Document structure recognition data
=== Section Start ===
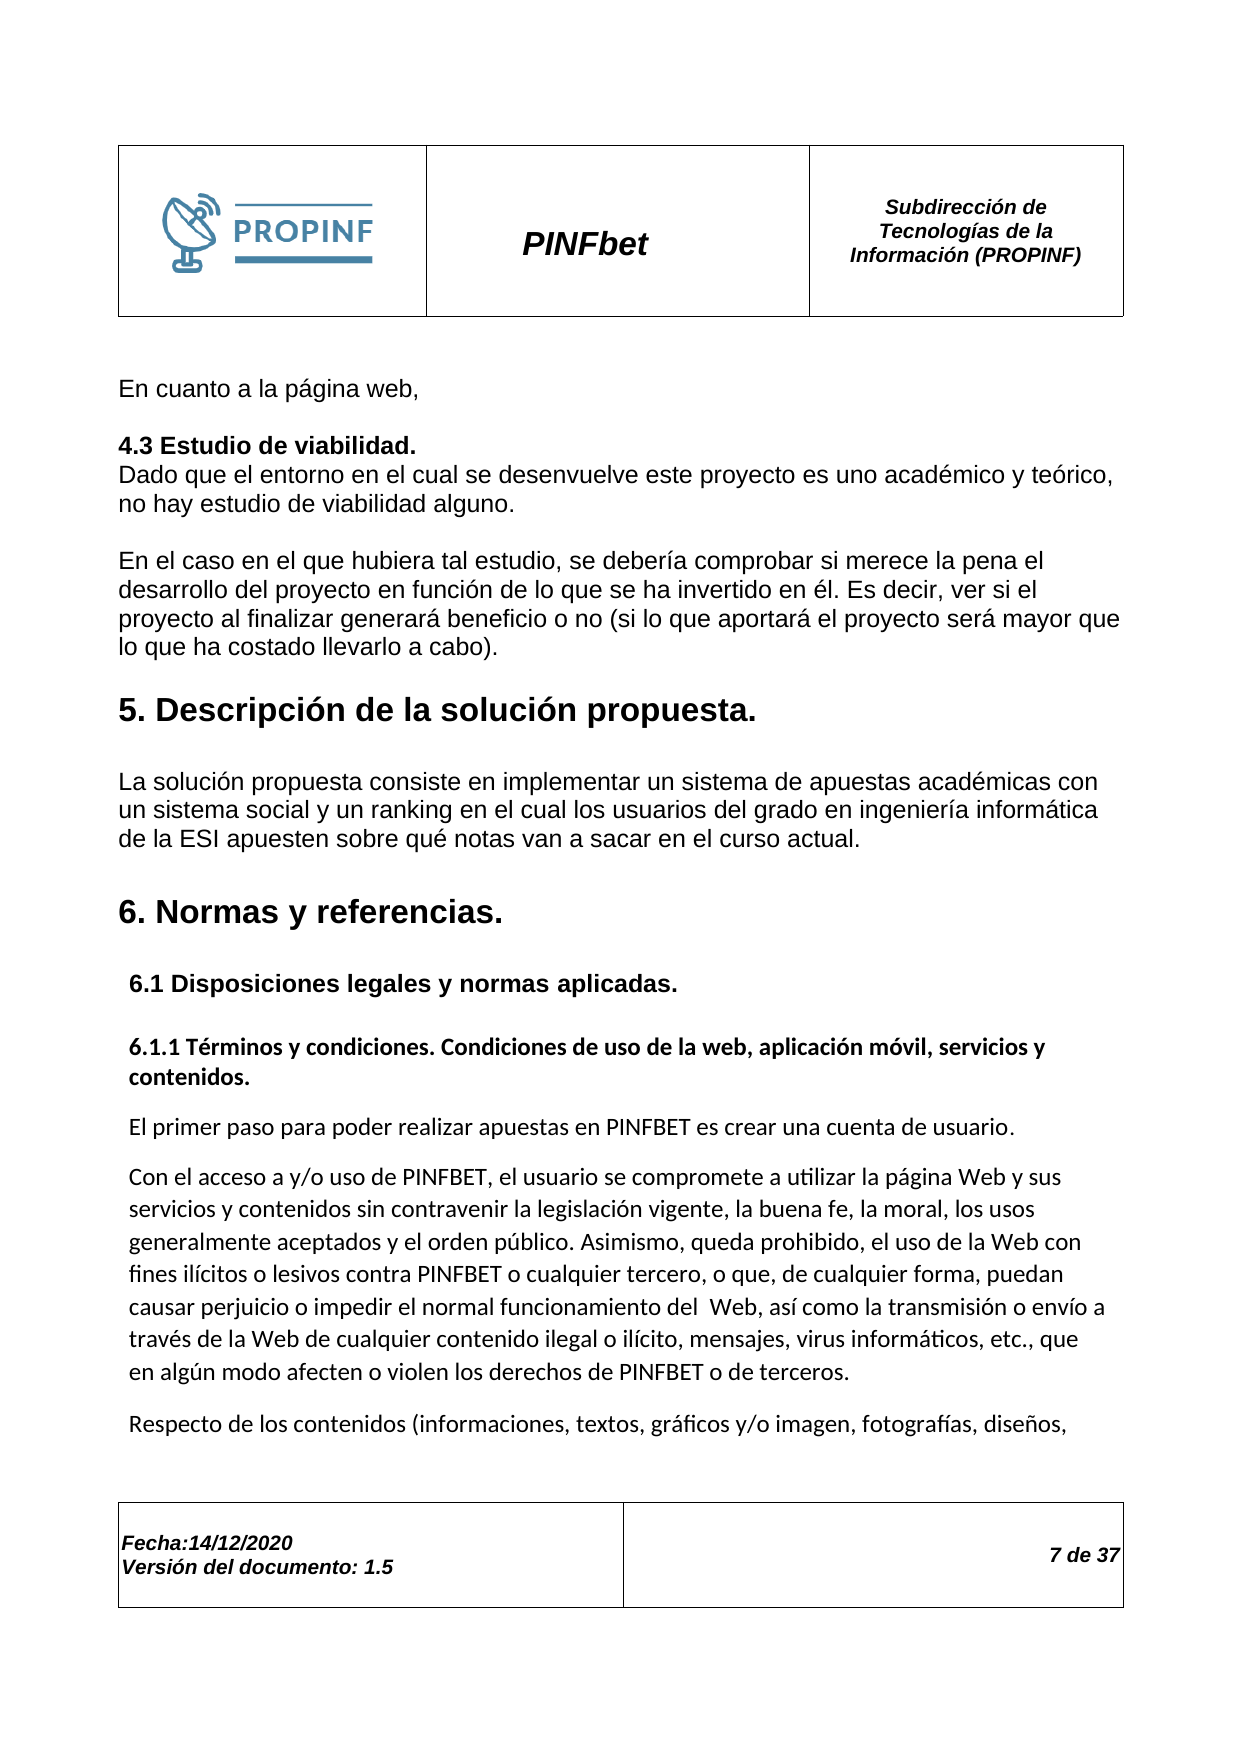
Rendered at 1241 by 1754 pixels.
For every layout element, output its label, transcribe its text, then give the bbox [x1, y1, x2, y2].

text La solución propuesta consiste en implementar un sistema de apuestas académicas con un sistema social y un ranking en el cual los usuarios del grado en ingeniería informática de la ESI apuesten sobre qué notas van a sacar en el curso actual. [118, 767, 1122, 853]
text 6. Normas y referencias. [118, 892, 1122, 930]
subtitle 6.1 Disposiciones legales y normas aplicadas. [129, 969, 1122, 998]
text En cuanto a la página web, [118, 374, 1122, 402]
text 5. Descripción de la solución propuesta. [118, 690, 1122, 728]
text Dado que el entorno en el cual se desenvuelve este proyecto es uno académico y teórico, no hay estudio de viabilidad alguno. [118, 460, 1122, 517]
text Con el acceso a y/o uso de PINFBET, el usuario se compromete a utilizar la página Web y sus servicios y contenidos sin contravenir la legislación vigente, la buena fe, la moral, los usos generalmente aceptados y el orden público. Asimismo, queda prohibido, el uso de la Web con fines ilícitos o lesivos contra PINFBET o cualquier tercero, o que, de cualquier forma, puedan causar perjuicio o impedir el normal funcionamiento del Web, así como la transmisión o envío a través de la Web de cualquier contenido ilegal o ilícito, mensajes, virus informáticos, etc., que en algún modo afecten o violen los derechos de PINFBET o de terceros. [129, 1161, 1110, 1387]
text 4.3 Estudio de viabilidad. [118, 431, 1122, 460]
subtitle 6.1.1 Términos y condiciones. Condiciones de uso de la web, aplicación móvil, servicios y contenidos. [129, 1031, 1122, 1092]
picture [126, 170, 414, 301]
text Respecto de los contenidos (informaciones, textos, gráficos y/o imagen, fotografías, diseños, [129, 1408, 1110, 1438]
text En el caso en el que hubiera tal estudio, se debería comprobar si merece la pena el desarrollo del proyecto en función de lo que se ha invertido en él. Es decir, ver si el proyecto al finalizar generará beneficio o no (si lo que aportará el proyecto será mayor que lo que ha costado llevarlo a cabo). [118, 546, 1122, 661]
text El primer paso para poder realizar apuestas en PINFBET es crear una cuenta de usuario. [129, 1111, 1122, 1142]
=== Section End ===
If a line in the records contains "proyecto", report it.

text Dado que el entorno en el cual se desenvuelve este proyecto es uno académico y teórico, no hay estudio de viabilidad alguno. [118, 460, 1122, 517]
text En el caso en el que hubiera tal estudio, se debería comprobar si merece la pena el desarrollo del proyecto en función de lo que se ha invertido en él. Es decir, ver si el proyecto al finalizar generará beneficio o no (si lo que aportará el proyecto será mayor que lo que ha costado llevarlo a cabo). [118, 546, 1122, 661]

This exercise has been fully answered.